*** Opening RECORDS FOR THIS TASK ***
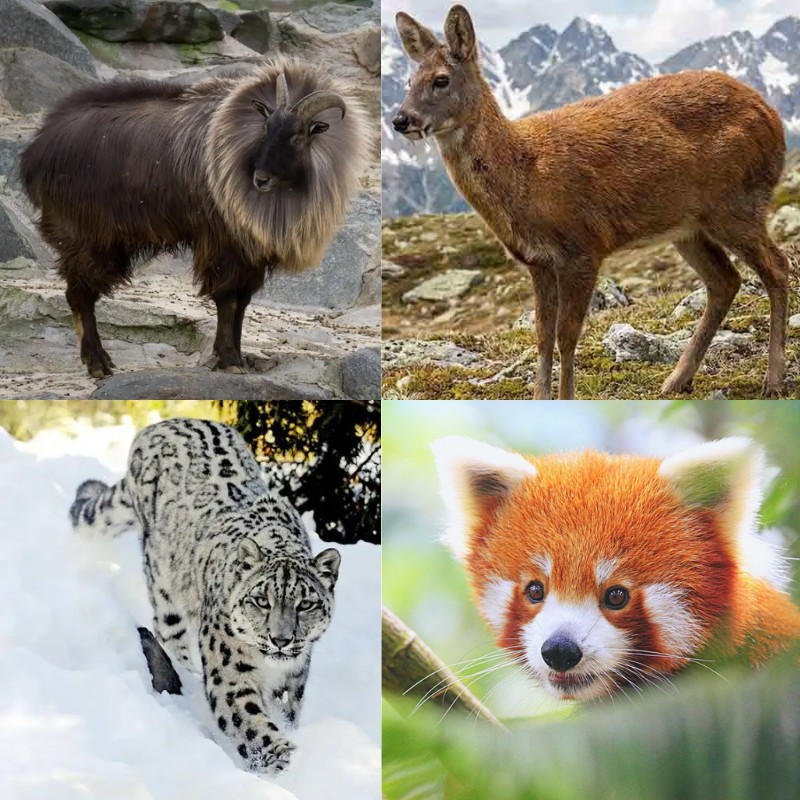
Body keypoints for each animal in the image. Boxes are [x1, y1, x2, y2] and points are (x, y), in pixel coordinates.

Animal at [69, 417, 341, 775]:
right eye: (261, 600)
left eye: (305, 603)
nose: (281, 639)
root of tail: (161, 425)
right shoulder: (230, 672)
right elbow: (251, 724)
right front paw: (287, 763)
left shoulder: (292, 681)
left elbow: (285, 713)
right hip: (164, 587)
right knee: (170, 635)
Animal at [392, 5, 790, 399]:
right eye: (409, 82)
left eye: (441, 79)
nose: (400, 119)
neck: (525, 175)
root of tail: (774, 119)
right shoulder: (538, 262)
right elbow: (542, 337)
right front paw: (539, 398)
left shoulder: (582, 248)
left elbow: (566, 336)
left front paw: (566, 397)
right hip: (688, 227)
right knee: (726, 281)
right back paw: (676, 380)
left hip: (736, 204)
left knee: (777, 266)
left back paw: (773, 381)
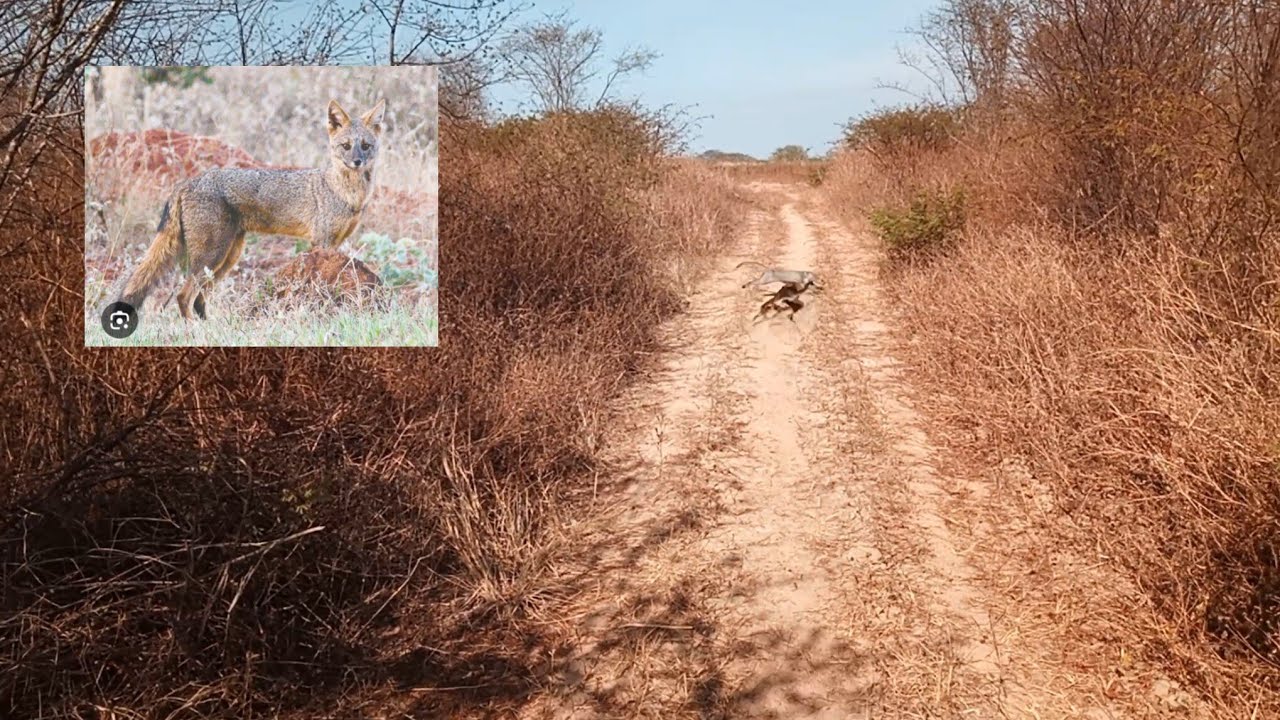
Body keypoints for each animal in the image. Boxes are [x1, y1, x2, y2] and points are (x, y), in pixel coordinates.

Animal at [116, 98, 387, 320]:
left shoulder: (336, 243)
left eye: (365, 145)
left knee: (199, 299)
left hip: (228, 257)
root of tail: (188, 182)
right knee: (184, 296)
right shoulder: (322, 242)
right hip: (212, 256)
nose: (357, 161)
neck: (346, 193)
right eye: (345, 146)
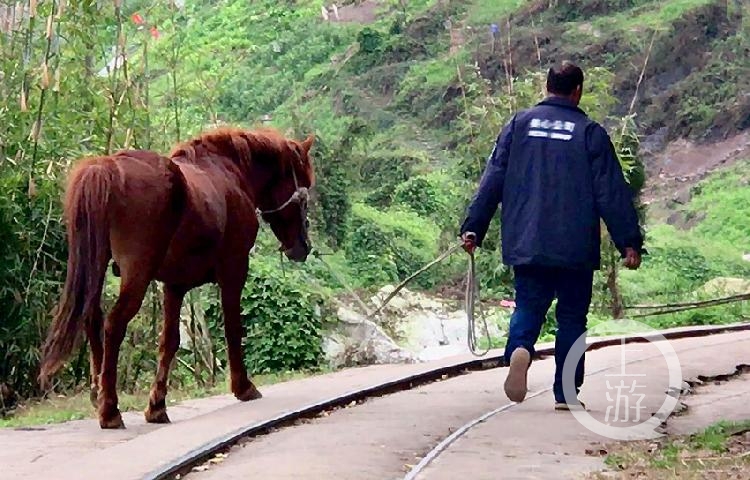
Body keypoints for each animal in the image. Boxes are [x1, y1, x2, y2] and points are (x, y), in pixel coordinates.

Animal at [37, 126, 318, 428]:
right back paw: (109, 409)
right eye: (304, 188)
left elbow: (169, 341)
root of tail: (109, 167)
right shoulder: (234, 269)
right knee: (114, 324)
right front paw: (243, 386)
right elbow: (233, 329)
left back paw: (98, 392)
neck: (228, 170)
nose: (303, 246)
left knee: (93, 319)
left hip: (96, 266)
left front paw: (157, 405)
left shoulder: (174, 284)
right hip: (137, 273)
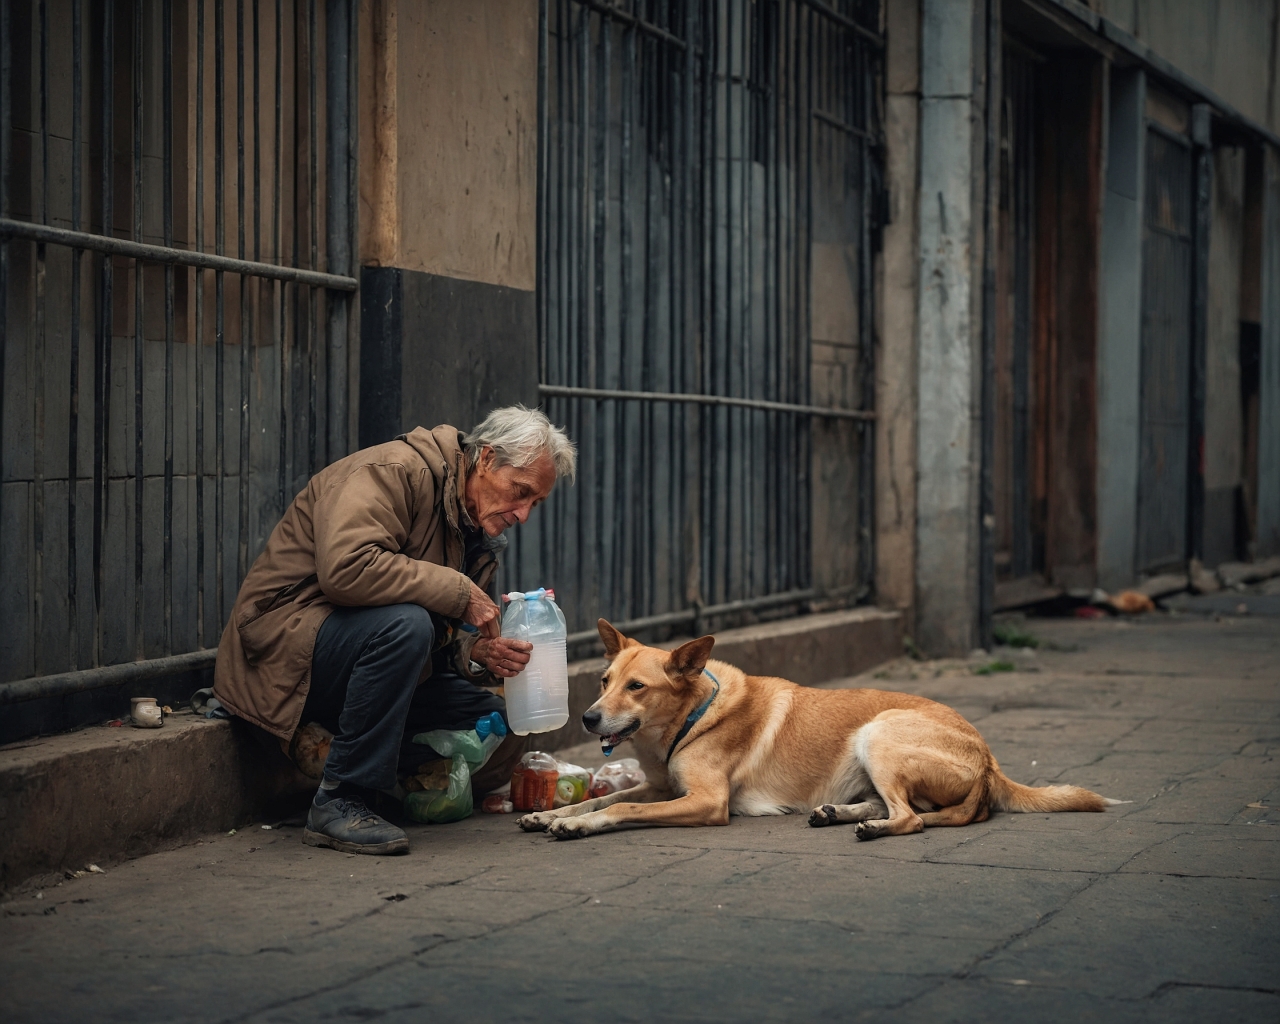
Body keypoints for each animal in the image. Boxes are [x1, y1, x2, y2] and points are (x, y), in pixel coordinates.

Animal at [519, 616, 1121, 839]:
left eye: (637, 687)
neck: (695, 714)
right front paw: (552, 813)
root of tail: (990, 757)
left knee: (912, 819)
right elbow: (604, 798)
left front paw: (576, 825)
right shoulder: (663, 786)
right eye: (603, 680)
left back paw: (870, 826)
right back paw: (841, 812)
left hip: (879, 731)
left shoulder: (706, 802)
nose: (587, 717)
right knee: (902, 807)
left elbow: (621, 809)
*** Closing RECORDS FOR THIS TASK ***
Starting at the line that contains "neck: (228, 170)", output every line through the end of the data, both ends included, and nothing else; pictures stay out.

neck: (228, 170)
nose: (303, 246)
left knee: (93, 319)
left hip: (96, 266)
left front paw: (157, 405)
left shoulder: (174, 284)
right hip: (137, 273)
Body keypoints for each animal in the image. Boxes are [x1, y1, x2, y2] and points are (x, y), in pixel coordinates.

Animal at [519, 616, 1121, 839]:
left eye: (637, 687)
neck: (695, 714)
right front paw: (552, 813)
root of tail: (990, 757)
left knee: (912, 819)
right elbow: (604, 798)
left front paw: (576, 825)
right shoulder: (663, 786)
right eye: (603, 680)
left back paw: (870, 826)
right back paw: (841, 812)
left hip: (879, 731)
left shoulder: (706, 802)
nose: (587, 717)
right knee: (902, 807)
left elbow: (621, 809)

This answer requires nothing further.